The proverbial “second coming” of Riccardo Muti, the Chicago Symphony’s music director designate, is not until September 2010, when his tenure officially begins, so consider the renowned maestro’s first appearance this week a sneak preview.
The CSO’s announcement of the Italian’s appointment in May took the music world by storm. Muti rejected other offers to be a music director again after heading the Philadelphia Orchestra from 1974 to 1991 and his 19-year reign at La Scala (1986–2005). It was a coup for Chicago, stealing the Naples native from the arms of the New York Philharmonic, where he already had agreed to be principal guest conductor.
The orchestra’s capture of the elusive and seemingly unavailable Muti is a tale combining canny strategy and derring-do by CSO president Deborah Rutter. Muti’s signing capped a four-year search that began shortly after Daniel Barenboim’s decision to relinquish his post in 2004. A 16-member search committee was formed from six musicians, six trustees, three CSO staff members, including Rutter, and chairman William Strong.
The CSO committee operated its search for its dream leader with no timeline and no rigid job description, only a wish list of general qualities with one paramount goal—musical compatibility with the orchestra. “It had to be someone who put Chicago at the top of the list of whatever else they were doing,” Rutter says.
The think tank spent the first year soliciting suggestions from musicians, donors, subscribers and trustees, and just jelling as a working group. This marked the first time musicians sat at the selection table; oboist Michael Henoch notes the team was “navigating in uncharted waters.” Meanwhile, Rutter checked in with conductors and artist managers around the world for possible names and engaged guest conductors to test drive the orchestra.
The initial list contained more than 50 candidates, including likely hopefuls such as Bernard Haitink, Esa-Pekka Salonen, Leonard Slatkin, David Robertson and two Riccardos—Muti and Chailly. Rutter and Strong punched their passports in all the major music capitals—Amsterdam, Berlin, London, Stockholm, Vienna and New York—observing candidates in live performance.
Rutter’s avid courtship of Muti began in early 2005, when she signed him to conduct the opening two weeks of the 2007–08 season with the added sweetener of a seven-city European tour of Italy, Austria and England. But by 2006, the committee was still unprepared to anoint anyone.

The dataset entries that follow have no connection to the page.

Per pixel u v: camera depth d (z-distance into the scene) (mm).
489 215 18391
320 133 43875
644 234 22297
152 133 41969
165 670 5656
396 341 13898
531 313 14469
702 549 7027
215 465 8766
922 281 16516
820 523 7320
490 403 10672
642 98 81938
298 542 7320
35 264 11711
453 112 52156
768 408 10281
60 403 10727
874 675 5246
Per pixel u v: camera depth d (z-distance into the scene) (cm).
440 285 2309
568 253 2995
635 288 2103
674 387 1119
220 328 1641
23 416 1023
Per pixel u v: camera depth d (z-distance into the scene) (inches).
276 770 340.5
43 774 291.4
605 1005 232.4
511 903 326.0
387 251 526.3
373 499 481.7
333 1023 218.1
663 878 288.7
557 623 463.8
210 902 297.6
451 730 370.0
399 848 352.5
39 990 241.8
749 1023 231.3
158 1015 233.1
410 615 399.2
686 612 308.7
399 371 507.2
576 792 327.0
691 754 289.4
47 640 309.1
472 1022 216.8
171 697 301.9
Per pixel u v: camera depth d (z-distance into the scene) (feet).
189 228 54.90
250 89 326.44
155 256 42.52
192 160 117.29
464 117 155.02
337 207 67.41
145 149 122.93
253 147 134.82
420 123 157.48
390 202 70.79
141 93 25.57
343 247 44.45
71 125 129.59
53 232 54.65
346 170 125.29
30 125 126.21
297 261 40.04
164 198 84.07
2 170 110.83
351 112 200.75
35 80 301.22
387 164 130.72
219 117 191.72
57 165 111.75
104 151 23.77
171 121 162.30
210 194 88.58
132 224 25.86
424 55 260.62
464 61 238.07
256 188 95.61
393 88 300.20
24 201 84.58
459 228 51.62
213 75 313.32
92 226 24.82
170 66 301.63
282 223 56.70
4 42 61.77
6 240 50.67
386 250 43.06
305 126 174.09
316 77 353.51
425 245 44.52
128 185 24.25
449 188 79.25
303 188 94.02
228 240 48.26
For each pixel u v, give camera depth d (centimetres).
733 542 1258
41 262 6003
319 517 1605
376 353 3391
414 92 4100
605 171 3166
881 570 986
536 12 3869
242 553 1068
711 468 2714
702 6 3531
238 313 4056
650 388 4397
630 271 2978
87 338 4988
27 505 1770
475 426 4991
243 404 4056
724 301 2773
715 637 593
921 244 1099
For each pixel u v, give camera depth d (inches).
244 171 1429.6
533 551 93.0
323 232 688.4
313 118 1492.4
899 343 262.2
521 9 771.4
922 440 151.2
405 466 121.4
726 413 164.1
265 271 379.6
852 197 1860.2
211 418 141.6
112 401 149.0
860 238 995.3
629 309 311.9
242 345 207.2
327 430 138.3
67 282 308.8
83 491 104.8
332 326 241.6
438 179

Lack of interest wasn’t the problem. “It’s like searching for a future mate. You take it very seriously,” Rutter says. “And we’re a very attractive mate.” According to Henoch, the selection committee polled CSO players four or five times on their choices for guest conductors and rated them after appearances. Rutter bought additional time for the search in April 2006, when Haitink agreed to become principal conductor through the 2009–10 season.
Muti’s 2007 appearance in Chicago (he last appeared here in 1975) and his subsequent two-week tour was a love fest between conductor and CSO. Within a few downbeats, Henoch says, the musicians sensed they had found their man, with Muti’s mastery of the scores and his nuanced physical expression. “[Top conductors] don’t have to speak English. The best convey it with their gestures,” Henoch says.
After signing a five-year contract for ten weeks of concerts in Chicago plus all international tours, Muti told Rutter, “I want to serve the community and bring music to the people of Chicago.” Clearly, Muti wants to cap his career and his legacy with a note of triumph rather than let his dismissal from La Scala four years ago cloud his lifetime achievement. Muti sustained a vote of no confidence from the orchestra members after years of feuding that culminated in his perceived engineering of a hostile general manager’s ouster in favor of one more to his liking.
Regardless of the Italian intrigues, Henoch’s reaction to Muti’s signing was ecstasy: “Not one musician was even slightly critical,” he says, “which may be a first for an orchestra.”
Muti leads the CSO in Verdi’s Requiem at 8pm in Symphony Center, Thursday 15 through Saturday 17.